Guilbault ou le pragmatisme dogmatique de la CAQ

Antoine Robitaille
Le 9 mai 2018, François Legault avait signé un engagement, avec tous les autres partis existants – excluant le PLQ –, de modifier le mode de scrutin.
Dans son programme électoral, la CAQ promettait d'adopter « une nouvelle loi électorale pour passer du mode de scrutin majoritaire au mode de scrutin proportionnel mixte. Chaque vote doit compter ».
Une fois au pouvoir, la CAQ a pendant des mois travaillé à définir une formule. Elle a finalement accouché du projet de loi 39, qui proposait une proportionnelle très modérée, avec compensation régionale, entre autres. Le PL39 sera finalement abandonné en décembre 2021. Prétexte : la pandémie...

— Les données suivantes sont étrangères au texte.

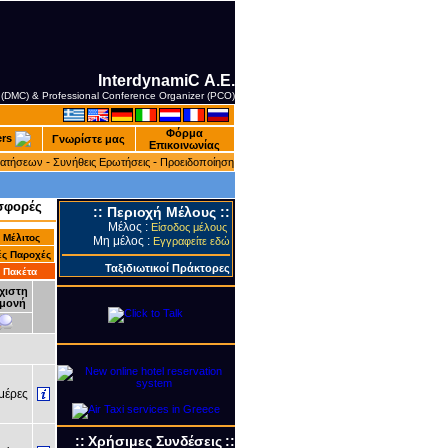
InterdynamiC Α.Ε.
 (DMC) & Professional Conference Organizer (PCO)
Φόρμα
ers
Γνωρίστε μας
Επικοινωνίας
-
-
ρατήσεων
Συνήθεις Ερωτήσεις
Προειδοποίηση
σφορές
::
Περιοχή Μέλους
::
Μέλος :
Είσοδος μέλους
 Mέλιτος
Μη μέλος :
Εγγραφείτε εδώ
ές Παροχές
Ταξιδιωτικοί Πράκτορες
 Πακέτα
χιστη
μονή
έρες
::
Xρήσιμες Συνδέσεις
::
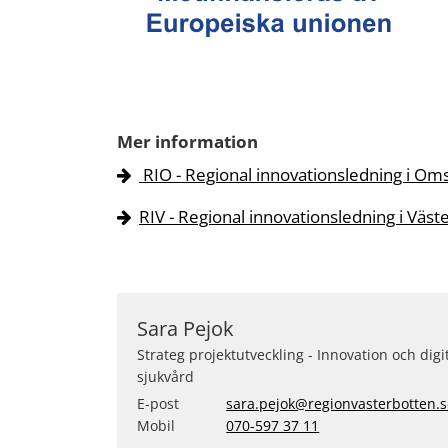
Mer information
RIO - Regional innovationsledning i Oms
RIV - Regional innovationsledning i Väst
Sara Pejok
Strateg projektutveckling - Innovation och digi
sjukvård
E-post
sara.pejok@regionvasterbotten.
Mobil
070-597 37 11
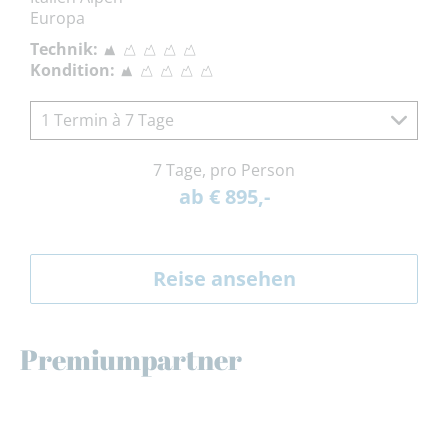
Europa
Technik:
Kondition:
1 Termin à 7 Tage
7 Tage, pro Person
ab € 895,-
Reise ansehen
Premiumpartner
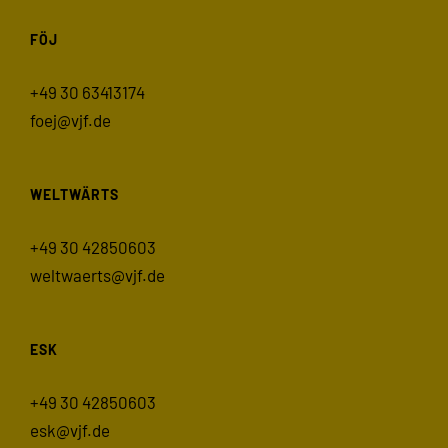
FÖJ
+49 30 63413174
foej@vjf.de
WELTWÄRTS
+49 30 42850603
weltwaerts@vjf.de
ESK
+49 30 42850603
esk@vjf.de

- Écoutez Là-haut sur la colline avec Antoin Robitaille tous les jours en semaine dès 17h45 via QUB radio :
« Vrais problèmes »
Vendredi, lors d'une interpellation sur les « promesses brisées de la CAQ », Geneviève Guilbault, exaspérée, a lancé : « Les gens ne nous appellent pas au bureau de comté pour nous parler du mode de scrutin ! » Mais plutôt, disait-elle, pour dénoncer le manque de places en garderie, de médecins de famille; l'état des écoles; la circulation dense; l'inflation à l'épicerie.
L'extrait web a suscité des commentaires railleurs sur la nomenclature de problèmes quotidiens que la vice-première ministre se trouvait à faire. Comme si elle ne s'était pas rendu compte qu'elle dressait une liste de « vrais problèmes » du « vrai monde » que la CAQ, après 5 ans au pouvoir, avait échoué à régler.
Pas certain que c'est le bilan de 5 ans de gouvernement caquiste que le premier ministre voudrait entendre. Merci Mme @GGuilbaultCAQ pour cette transparence. pic.twitter.com/zxG0rFYKBf
— Bruno Guglielminetti | Mon Carnet (@Guglielminetti) September 29, 2023
Populisme
Il y a autre chose dans cette tirade, selon moi. Cette idée (fausse) que le problème, reconnu en 2018 formellement par la CAQ, de distorsions électorales sévères, causées par le mode de scrutin, n'était finalement pas si grave.
À preuve, les gens « n'appellent pas au bureau de comté » pour ça. L'argument relève selon moi d'un populisme de bas étage. Si nos élus devaient se borner à ne traiter que les questions pour lesquelles les gens « se battent dans les autobus », leur champ d'action serait étroit.
Deux exemples pour illustrer ceci : les citoyens appellent-ils dans les bureaux de comté pour réclamer une Agence de la Santé (projet de loi 15) ? Ou pour réclamer que les notaires puissent accéder à la magistrature (projet de loi 8) ?
Comtés menacés
Notons toutefois qu'ils téléphonent au bureau de député lorsque leur comté risque d'être fusionné avec un autre, comme ce qui est proposé par le Directeur général des Élections pour la Gaspésie. Et les élus, comme Maïté Blanchette Vézina, écrivent des lettres rageuses au DGEQ.
Or, en abandonnant sa promesse de modifier le mode de scrutin, la CAQ a aussi laissé tomber un mécanisme, la compensation régionale, qui, modulé, aurait pu servir à améliorer la représentativité des électeurs. En commission parlementaire, on aurait pu en profiter pour améliorer nos institutions. Faut-il ajouter des députés ? Ou consacrer, dans la loi, le principe que les comtés ne doivent pas dépasser une certaine taille ? Un vrai débat aurait même pu ramener l'idée de la création d'une deuxième chambre axée sur la représentation régionale.
Mais la CAQ cherche toujours à ignorer les problèmes de nos institutions (mode de scrutin, fédéralisme, etc.), à les traiter comme insignifiants. C'est le résultat de son prétendu « pragmatisme » qui, en définitive, a quelque chose de dogmatique.